In mainstream vernacular, the term “woke” has taken on a life of its own, generally used these days to describe a far-left perspective. In a political context, it was once intended to communicate being “aware” of racial injustice.

No longer.

It’s now being used as an all-encompassing term to describe radical activism – everything from the distorted understanding of gender to support of abortion and open borders. If you’re not “woke” you run the risk of being “cancelled” – a modern-day manifestation of intolerance – especially for people who hold to the historic teachings of the Christian faith.

It might be something of a new phenomenon to call Jesus “woke,” but it’s an old and tired habit of leftists (especially those who identify as Christian progressives) to call Jesus a liberal.

To back up this claim, they cite Jesus’ care and concern for the poor, the weak and the infirmed. They sum up His three-year ministry as a bold challenge to the status quo – confronting the powerful leaders of the culture and championing the underdog. Many who make this claim measure “compassion” by how many government dollars are thrown at an issue, even if it exacerbates the problem.

Of course, Jesus did express great concern for the poor – but He also did a whole lot more. Trying to narrowly define God’s Son on only a short list of issues distorts and diminishes the totality of His mission and ministry.

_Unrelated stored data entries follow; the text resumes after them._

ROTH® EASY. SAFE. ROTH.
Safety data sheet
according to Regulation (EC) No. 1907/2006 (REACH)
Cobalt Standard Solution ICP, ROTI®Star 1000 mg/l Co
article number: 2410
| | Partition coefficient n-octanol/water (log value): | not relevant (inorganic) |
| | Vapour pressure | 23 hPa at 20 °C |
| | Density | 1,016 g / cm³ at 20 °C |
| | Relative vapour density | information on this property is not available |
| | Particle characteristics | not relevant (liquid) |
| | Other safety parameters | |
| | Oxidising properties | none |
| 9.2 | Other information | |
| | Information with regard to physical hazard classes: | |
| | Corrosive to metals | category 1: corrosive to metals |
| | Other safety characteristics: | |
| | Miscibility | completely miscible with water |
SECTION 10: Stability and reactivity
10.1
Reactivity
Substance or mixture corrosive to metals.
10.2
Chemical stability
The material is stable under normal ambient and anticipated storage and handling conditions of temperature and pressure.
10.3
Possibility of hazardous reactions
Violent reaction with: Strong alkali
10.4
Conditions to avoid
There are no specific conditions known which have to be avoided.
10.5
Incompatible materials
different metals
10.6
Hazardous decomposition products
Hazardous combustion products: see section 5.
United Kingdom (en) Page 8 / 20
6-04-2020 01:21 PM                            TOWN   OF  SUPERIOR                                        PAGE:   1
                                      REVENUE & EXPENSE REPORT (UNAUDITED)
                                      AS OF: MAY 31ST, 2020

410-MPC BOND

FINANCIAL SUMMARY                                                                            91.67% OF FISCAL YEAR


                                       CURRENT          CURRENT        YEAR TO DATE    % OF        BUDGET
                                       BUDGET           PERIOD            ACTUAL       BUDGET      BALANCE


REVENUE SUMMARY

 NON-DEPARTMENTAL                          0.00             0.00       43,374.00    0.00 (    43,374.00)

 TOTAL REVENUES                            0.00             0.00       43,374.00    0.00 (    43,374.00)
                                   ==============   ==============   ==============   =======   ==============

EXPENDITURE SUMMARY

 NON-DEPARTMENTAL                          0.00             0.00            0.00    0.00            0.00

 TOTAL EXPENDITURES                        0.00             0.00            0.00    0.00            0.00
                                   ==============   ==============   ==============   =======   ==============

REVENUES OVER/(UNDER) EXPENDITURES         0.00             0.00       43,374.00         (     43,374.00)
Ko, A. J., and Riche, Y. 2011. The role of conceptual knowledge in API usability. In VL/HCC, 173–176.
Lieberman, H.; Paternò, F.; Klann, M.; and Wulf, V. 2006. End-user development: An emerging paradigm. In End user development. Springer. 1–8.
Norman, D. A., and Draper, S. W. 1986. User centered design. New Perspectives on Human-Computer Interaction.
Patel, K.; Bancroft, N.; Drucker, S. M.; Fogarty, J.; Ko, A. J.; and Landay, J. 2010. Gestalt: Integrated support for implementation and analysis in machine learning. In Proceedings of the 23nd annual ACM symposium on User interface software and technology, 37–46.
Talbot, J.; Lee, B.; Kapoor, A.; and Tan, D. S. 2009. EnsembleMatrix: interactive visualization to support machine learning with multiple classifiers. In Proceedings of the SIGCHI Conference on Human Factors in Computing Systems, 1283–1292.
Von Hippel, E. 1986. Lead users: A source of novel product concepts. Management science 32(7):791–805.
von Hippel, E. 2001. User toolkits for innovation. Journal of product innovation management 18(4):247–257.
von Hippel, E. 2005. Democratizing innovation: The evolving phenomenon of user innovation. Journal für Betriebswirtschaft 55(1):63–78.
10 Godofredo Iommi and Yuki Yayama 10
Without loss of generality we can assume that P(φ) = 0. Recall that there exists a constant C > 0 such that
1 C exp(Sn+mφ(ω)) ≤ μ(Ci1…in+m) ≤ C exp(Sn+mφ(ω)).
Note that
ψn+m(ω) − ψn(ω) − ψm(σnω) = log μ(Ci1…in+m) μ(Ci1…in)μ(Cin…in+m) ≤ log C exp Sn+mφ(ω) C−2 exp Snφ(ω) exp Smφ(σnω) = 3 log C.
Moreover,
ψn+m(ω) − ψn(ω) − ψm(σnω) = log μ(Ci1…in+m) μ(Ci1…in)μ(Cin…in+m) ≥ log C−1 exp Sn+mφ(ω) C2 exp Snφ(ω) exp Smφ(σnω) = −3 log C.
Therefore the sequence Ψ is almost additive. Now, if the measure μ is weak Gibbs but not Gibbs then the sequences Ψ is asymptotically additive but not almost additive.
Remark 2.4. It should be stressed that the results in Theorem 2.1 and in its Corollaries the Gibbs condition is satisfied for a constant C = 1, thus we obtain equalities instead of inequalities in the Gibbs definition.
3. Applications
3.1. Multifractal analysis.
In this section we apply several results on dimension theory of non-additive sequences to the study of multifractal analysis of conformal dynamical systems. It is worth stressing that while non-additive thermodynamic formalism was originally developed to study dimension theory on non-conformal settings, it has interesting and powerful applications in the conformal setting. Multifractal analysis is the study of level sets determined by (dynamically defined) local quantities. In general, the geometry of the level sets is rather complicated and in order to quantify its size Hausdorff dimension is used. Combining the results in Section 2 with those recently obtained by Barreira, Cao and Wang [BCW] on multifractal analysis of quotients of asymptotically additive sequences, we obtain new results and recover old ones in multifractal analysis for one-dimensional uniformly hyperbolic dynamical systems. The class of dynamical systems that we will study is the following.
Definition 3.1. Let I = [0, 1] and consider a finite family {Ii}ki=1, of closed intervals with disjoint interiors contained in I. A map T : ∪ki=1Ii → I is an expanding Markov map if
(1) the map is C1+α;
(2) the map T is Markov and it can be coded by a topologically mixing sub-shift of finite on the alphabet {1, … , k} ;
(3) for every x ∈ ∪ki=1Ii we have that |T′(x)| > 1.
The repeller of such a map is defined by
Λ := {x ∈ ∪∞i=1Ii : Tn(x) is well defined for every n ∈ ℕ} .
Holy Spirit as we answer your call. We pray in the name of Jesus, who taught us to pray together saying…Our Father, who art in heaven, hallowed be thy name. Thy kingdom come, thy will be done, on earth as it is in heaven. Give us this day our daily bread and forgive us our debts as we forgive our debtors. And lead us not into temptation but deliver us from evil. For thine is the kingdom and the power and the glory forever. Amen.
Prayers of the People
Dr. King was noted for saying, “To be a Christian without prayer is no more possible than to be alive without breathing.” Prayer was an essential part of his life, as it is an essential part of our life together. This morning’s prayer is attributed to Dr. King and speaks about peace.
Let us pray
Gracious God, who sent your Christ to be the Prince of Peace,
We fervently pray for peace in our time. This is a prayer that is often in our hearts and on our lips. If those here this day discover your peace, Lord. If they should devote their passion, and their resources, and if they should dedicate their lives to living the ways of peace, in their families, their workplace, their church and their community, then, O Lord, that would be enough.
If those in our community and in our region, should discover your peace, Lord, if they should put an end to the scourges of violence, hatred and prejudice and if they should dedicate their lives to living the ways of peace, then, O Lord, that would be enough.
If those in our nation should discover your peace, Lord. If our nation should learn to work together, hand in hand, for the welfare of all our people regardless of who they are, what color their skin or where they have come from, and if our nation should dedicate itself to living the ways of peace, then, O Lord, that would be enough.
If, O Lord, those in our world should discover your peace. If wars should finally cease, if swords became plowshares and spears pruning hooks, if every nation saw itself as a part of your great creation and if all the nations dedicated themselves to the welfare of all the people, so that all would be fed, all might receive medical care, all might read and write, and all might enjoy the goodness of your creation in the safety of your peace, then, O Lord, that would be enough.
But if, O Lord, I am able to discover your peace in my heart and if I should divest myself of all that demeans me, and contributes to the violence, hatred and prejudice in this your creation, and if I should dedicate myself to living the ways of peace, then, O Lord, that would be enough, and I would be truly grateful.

But this one thing is sure: Jesus was no “liberal” by modern definition.

All throughout the Old and New Testaments, sixty-six books which point to and revolve around Jesus, we read of conservative principles. These include support for the value of every human life, the sinful nature of each person, the proper channeling of God’s gift of sex, the need for personal responsibility, the value of churches and families and the appropriate role of government.

Those were just a few of the issues Jesus came to address. But in doing so, He didn’t just politically reform a broken world – He transformed it by going to the cross and dying for the sins of a desperate and dying people.

He died for me – and He died for you.

So, by every understanding of the word, Jesus wasn’t “woke.” But He did wake up a slumbering and sinful world. So effective was His life and ministry, in fact, that over two thousand years later the world continues to debate His words and actions – and billions call Him Savior and Lord.